Dans un article publié dans les colonnes du journal Point actu, l’auteur a mentionné que « dans un revirement notable, le président américain Donald Trump a annoncé le report de l’ultimatum qu’il avait adressé à l’Iran, évoquant l’existence de discussions « très bonnes et productives » entre les deux pays. Une déclaration qui tranche avec la fermeté affichée quelques jours plus tôt. » En effet, rappelle le journal, « le locataire de la Maison-Blanche avait en effet menacé de détruire l’ensemble des infrastructures électriques iraniennes si le détroit d’Ormuz n’était pas rouvert dans un délai de 48 heures. Partiellement fermé depuis le début des tensions régionales, ce passage maritime stratégique concentre une part essentielle du trafic pétrolier mondial. »
Mais ce lundi 23 mars, via son réseau Truth Social, Donald Trump a annoncé « repousser cet ultimatum, désormais fixé à cinq jours. Il a également indiqué que les discussions se poursuivraient au cours de la semaine, se félicitant de progrès en vue d’une « cessation totale et complète des hostilités au Moyen-Orient ».
Une version contestée par Téhéran. L’agence de presse iranienne Fars, citée par Reuters, affirme qu’aucune négociation – ni directe ni indirecte – n’a eu lieu entre les deux pays. Selon une source anonyme relayée par le média, ce recul américain ferait suite à des menaces de riposte iranienne visant les infrastructures électriques dans toute la région.
Jusqu’ici, ni Washington ni Téhéran n’avaient publiquement évoqué de discussions bilatérales. Au contraire, les tensions se sont accentuées ces dernières heures. L’Iran a menacé de miner les eaux du Golfe et de fermer totalement le détroit d’Ormuz, tout en promettant de viser « toutes les infrastructures énergétiques, de technologie de l’information et de dessalement d’eau appartenant aux États-Unis ».

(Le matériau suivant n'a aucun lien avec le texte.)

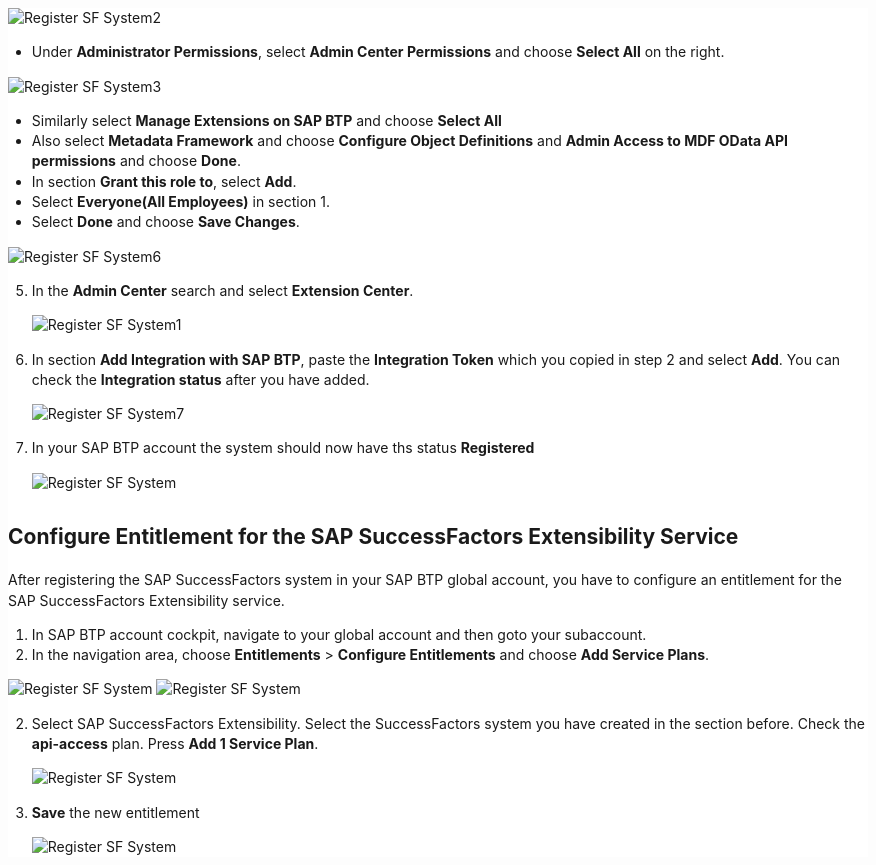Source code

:    ![Register SF System2](./images/sf-2.png)
     
   * Under **Administrator Permissions**, select **Admin Center Permissions** and choose **Select All** on the right.

   ![Register SF System3](./images/sf-3.png)
   
   * Similarly select **Manage Extensions on SAP BTP** and choose **Select All**
   * Also select **Metadata Framework** and choose **Configure Object Definitions** and **Admin Access to MDF OData API permissions** and choose **Done**.
   * In section **Grant this role to**, select **Add**.
   * Select **Everyone(All Employees)** in section 1. 
   * Select **Done** and choose **Save Changes**.

   ![Register SF System6](./images/sf-6.png)

5. In the **Admin Center** search and select **Extension Center**.

   ![Register SF System1](./images/sf-1.png)
   
6. In section **Add Integration with SAP BTP**, paste the **Integration Token** which you copied in step 2 and select **Add**. You can check the **Integration status** after you have added.

   ![Register SF System7](./images/sf-7.png)   
    
   
7. In your SAP BTP account the system should now have ths status **Registered**
   
   ![Register SF System](./images/scp-4.png)

## Configure Entitlement for the SAP SuccessFactors Extensibility Service

After registering the SAP SuccessFactors system in your SAP BTP global account, you have to configure an entitlement for the SAP SuccessFactors Extensibility service.

1.	In SAP BTP account cockpit, navigate to your global account and then goto your subaccount.
2.	In the navigation area, choose **Entitlements** > **Configure Entitlements** and choose **Add Service Plans**.
 
   ![Register SF System](./images/scp-5.png)
   ![Register SF System](./images/scp-6.png)


2. Select SAP SuccessFactors Extensibility. Select the SuccessFactors system you have created in the section before. Check the **api-access** plan. Press **Add 1 Service Plan**.
   
   ![Register SF System](./images/scp-7.png)

3. **Save** the new entitlement
   
   ![Register SF System](./images/scp-8.png)
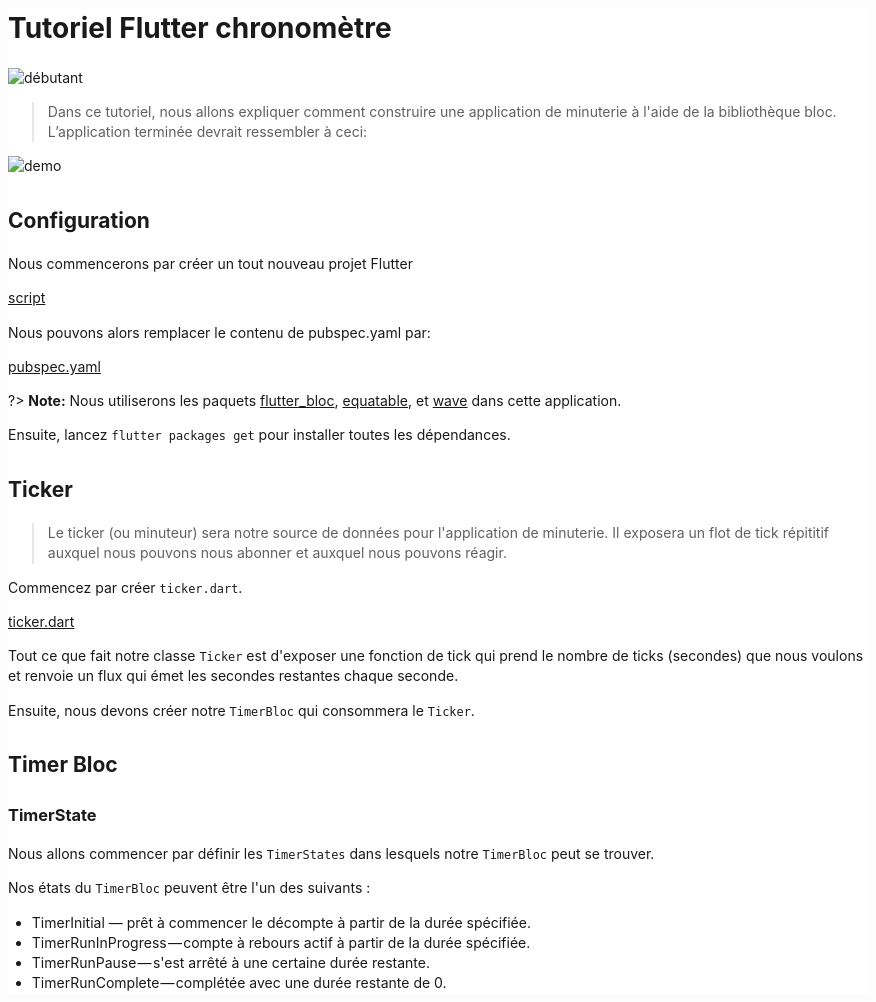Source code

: # Tutoriel Flutter chronomètre

![débutant](https://img.shields.io/badge/level-beginner-green.svg)

> Dans ce tutoriel, nous allons expliquer comment construire une application de minuterie à l'aide de la bibliothèque bloc. L’application terminée devrait ressembler à ceci:

![demo](../assets/gifs/flutter_timer.gif)

## Configuration

Nous commencerons par créer un tout nouveau projet Flutter

[script](../_snippets/flutter_timer_tutorial/flutter_create.sh.md ':include')

Nous pouvons alors remplacer le contenu de pubspec.yaml par:

[pubspec.yaml](https://raw.githubusercontent.com/mit-73/true_bloc/master/examples/flutter_timer/pubspec.yaml ':include')

?> **Note:** Nous utiliserons les paquets [flutter_bloc](https://pub.dev/packages/flutter_bloc), [equatable](https://pub.dev/packages/equatable), et [wave](https://pub.dev/packages/wave) dans cette application.

Ensuite, lancez `flutter packages get` pour installer toutes les dépendances.

## Ticker

> Le ticker (ou minuteur) sera notre source de données pour l'application de minuterie. Il exposera un flot de tick répititif auxquel nous pouvons nous abonner et auxquel nous pouvons réagir.

Commencez par créer `ticker.dart`.

[ticker.dart](https://raw.githubusercontent.com/mit-73/true_bloc/master/examples/flutter_timer/lib/ticker.dart ':include')

Tout ce que fait notre classe `Ticker` est d'exposer une fonction de tick qui prend le nombre de ticks (secondes) que nous voulons et renvoie un flux qui émet les secondes restantes chaque seconde.

Ensuite, nous devons créer notre `TimerBloc` qui consommera le `Ticker`.

## Timer Bloc

### TimerState

Nous allons commencer par définir les `TimerStates` dans lesquels notre `TimerBloc` peut se trouver.

Nos états du `TimerBloc` peuvent être l'un des suivants :

- TimerInitial — prêt à commencer le décompte à partir de la durée spécifiée.
- TimerRunInProgress — compte à rebours actif à partir de la durée spécifiée.
- TimerRunPause — s'est arrêté à une certaine durée restante.
- TimerRunComplete — complétée avec une durée restante de 0.
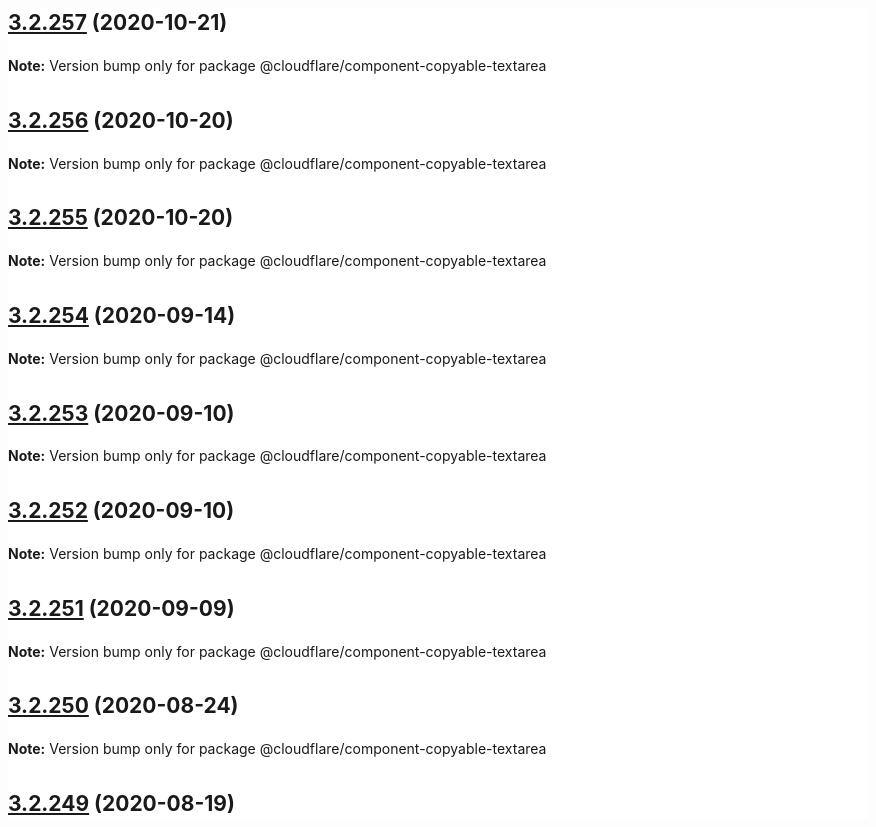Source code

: ## [3.2.257](http://stash.cfops.it:7999/fe/stratus/compare/@cloudflare/component-copyable-textarea@3.2.256...@cloudflare/component-copyable-textarea@3.2.257) (2020-10-21)

**Note:** Version bump only for package @cloudflare/component-copyable-textarea

## [3.2.256](http://stash.cfops.it:7999/fe/stratus/compare/@cloudflare/component-copyable-textarea@3.2.255...@cloudflare/component-copyable-textarea@3.2.256) (2020-10-20)

**Note:** Version bump only for package @cloudflare/component-copyable-textarea

## [3.2.255](http://stash.cfops.it:7999/fe/stratus/compare/@cloudflare/component-copyable-textarea@3.2.254...@cloudflare/component-copyable-textarea@3.2.255) (2020-10-20)

**Note:** Version bump only for package @cloudflare/component-copyable-textarea

## [3.2.254](http://stash.cfops.it:7999/fe/stratus/compare/@cloudflare/component-copyable-textarea@3.2.253...@cloudflare/component-copyable-textarea@3.2.254) (2020-09-14)

**Note:** Version bump only for package @cloudflare/component-copyable-textarea

## [3.2.253](http://stash.cfops.it:7999/fe/stratus/compare/@cloudflare/component-copyable-textarea@3.2.252...@cloudflare/component-copyable-textarea@3.2.253) (2020-09-10)

**Note:** Version bump only for package @cloudflare/component-copyable-textarea

## [3.2.252](http://stash.cfops.it:7999/fe/stratus/compare/@cloudflare/component-copyable-textarea@3.2.251...@cloudflare/component-copyable-textarea@3.2.252) (2020-09-10)

**Note:** Version bump only for package @cloudflare/component-copyable-textarea

## [3.2.251](http://stash.cfops.it:7999/fe/stratus/compare/@cloudflare/component-copyable-textarea@3.2.250...@cloudflare/component-copyable-textarea@3.2.251) (2020-09-09)

**Note:** Version bump only for package @cloudflare/component-copyable-textarea

## [3.2.250](http://stash.cfops.it:7999/fe/stratus/compare/@cloudflare/component-copyable-textarea@3.2.249...@cloudflare/component-copyable-textarea@3.2.250) (2020-08-24)

**Note:** Version bump only for package @cloudflare/component-copyable-textarea

## [3.2.249](http://stash.cfops.it:7999/fe/stratus/compare/@cloudflare/component-copyable-textarea@3.2.248...@cloudflare/component-copyable-textarea@3.2.249) (2020-08-19)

Dans le même temps, les médias d’État iraniens ont diffusé des listes de cibles potentielles à travers le Moyen-Orient. Le site Mizan Online a notamment publié une infographie mentionnant des installations majeures, dont les centrales électriques israéliennes Orot Rabin et Rutenberg. L’agence Mehr, de son côté, a partagé une autre carte intitulée « Dites adieu à l’électricité ! », présentant des cibles en Arabie saoudite et dans les Émirats du Golfe, en avertissant que toute la région pourrait être plongée dans le noir.